What you have to do: Could the data below be printed out exactly, with the pictures left out?

Given records:

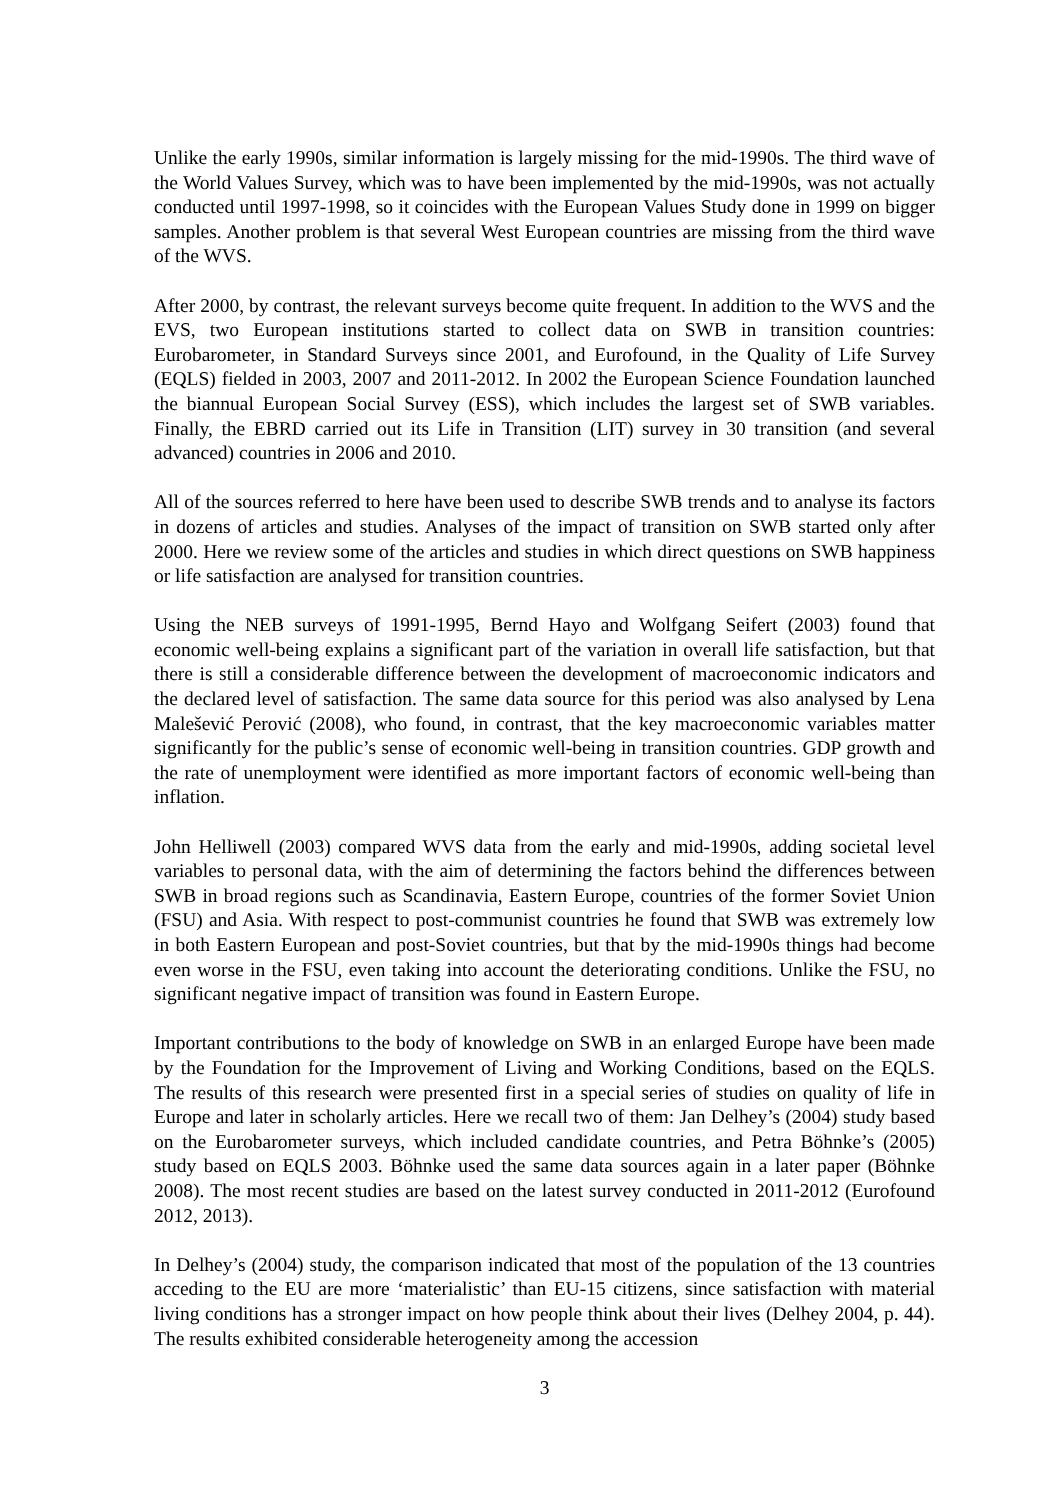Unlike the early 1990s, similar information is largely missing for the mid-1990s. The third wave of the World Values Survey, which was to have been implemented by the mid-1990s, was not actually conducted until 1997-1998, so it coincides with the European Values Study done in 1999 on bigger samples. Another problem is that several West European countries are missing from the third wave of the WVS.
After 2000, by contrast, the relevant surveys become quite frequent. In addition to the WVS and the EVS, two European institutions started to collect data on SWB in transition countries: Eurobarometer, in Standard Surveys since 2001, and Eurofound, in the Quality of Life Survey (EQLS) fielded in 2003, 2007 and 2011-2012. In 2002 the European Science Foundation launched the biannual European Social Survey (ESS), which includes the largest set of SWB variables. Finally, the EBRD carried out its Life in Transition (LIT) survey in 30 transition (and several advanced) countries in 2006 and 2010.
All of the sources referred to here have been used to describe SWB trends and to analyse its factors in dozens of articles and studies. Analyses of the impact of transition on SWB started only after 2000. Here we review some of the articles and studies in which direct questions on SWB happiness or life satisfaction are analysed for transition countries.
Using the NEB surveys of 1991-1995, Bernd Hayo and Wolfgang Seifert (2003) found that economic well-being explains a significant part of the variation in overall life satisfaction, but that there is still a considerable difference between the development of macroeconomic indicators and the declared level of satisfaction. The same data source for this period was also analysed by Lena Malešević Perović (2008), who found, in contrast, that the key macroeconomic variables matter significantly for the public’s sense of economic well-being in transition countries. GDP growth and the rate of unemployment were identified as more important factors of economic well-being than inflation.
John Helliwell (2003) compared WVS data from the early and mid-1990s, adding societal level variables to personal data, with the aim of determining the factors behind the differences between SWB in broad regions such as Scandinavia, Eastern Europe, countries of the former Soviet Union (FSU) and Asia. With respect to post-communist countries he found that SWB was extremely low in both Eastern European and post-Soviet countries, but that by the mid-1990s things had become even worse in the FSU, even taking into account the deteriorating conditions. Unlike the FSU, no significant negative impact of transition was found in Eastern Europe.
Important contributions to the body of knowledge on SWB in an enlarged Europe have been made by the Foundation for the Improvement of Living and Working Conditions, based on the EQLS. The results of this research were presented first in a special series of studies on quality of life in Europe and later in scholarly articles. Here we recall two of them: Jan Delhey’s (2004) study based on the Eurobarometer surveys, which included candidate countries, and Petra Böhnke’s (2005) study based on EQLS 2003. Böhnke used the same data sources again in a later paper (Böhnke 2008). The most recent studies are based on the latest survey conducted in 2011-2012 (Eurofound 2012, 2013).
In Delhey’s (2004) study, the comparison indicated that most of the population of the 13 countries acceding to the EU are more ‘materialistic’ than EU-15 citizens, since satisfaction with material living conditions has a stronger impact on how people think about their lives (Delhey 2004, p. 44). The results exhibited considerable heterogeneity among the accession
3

Your solution:
Unlike the early 1990s, similar information is largely missing for the mid-1990s. The third wave of the World Values Survey, which was to have been implemented by the mid-1990s, was not actually conducted until 1997-1998, so it coincides with the European Values Study done in 1999 on bigger samples. Another problem is that several West European countries are missing from the third wave of the WVS.
After 2000, by contrast, the relevant surveys become quite frequent. In addition to the WVS and the EVS, two European institutions started to collect data on SWB in transition countries: Eurobarometer, in Standard Surveys since 2001, and Eurofound, in the Quality of Life Survey (EQLS) fielded in 2003, 2007 and 2011-2012. In 2002 the European Science Foundation launched the biannual European Social Survey (ESS), which includes the largest set of SWB variables. Finally, the EBRD carried out its Life in Transition (LIT) survey in 30 transition (and several advanced) countries in 2006 and 2010.
All of the sources referred to here have been used to describe SWB trends and to analyse its factors in dozens of articles and studies. Analyses of the impact of transition on SWB started only after 2000. Here we review some of the articles and studies in which direct questions on SWB happiness or life satisfaction are analysed for transition countries.
Using the NEB surveys of 1991-1995, Bernd Hayo and Wolfgang Seifert (2003) found that economic well-being explains a significant part of the variation in overall life satisfaction, but that there is still a considerable difference between the development of macroeconomic indicators and the declared level of satisfaction. The same data source for this period was also analysed by Lena Malešević Perović (2008), who found, in contrast, that the key macroeconomic variables matter significantly for the public’s sense of economic well-being in transition countries. GDP growth and the rate of unemployment were identified as more important factors of economic well-being than inflation.
John Helliwell (2003) compared WVS data from the early and mid-1990s, adding societal level variables to personal data, with the aim of determining the factors behind the differences between SWB in broad regions such as Scandinavia, Eastern Europe, countries of the former Soviet Union (FSU) and Asia. With respect to post-communist countries he found that SWB was extremely low in both Eastern European and post-Soviet countries, but that by the mid-1990s things had become even worse in the FSU, even taking into account the deteriorating conditions. Unlike the FSU, no significant negative impact of transition was found in Eastern Europe.
Important contributions to the body of knowledge on SWB in an enlarged Europe have been made by the Foundation for the Improvement of Living and Working Conditions, based on the EQLS. The results of this research were presented first in a special series of studies on quality of life in Europe and later in scholarly articles. Here we recall two of them: Jan Delhey’s (2004) study based on the Eurobarometer surveys, which included candidate countries, and Petra Böhnke’s (2005) study based on EQLS 2003. Böhnke used the same data sources again in a later paper (Böhnke 2008). The most recent studies are based on the latest survey conducted in 2011-2012 (Eurofound 2012, 2013).
In Delhey’s (2004) study, the comparison indicated that most of the population of the 13 countries acceding to the EU are more ‘materialistic’ than EU-15 citizens, since satisfaction with material living conditions has a stronger impact on how people think about their lives (Delhey 2004, p. 44). The results exhibited considerable heterogeneity among the accession
3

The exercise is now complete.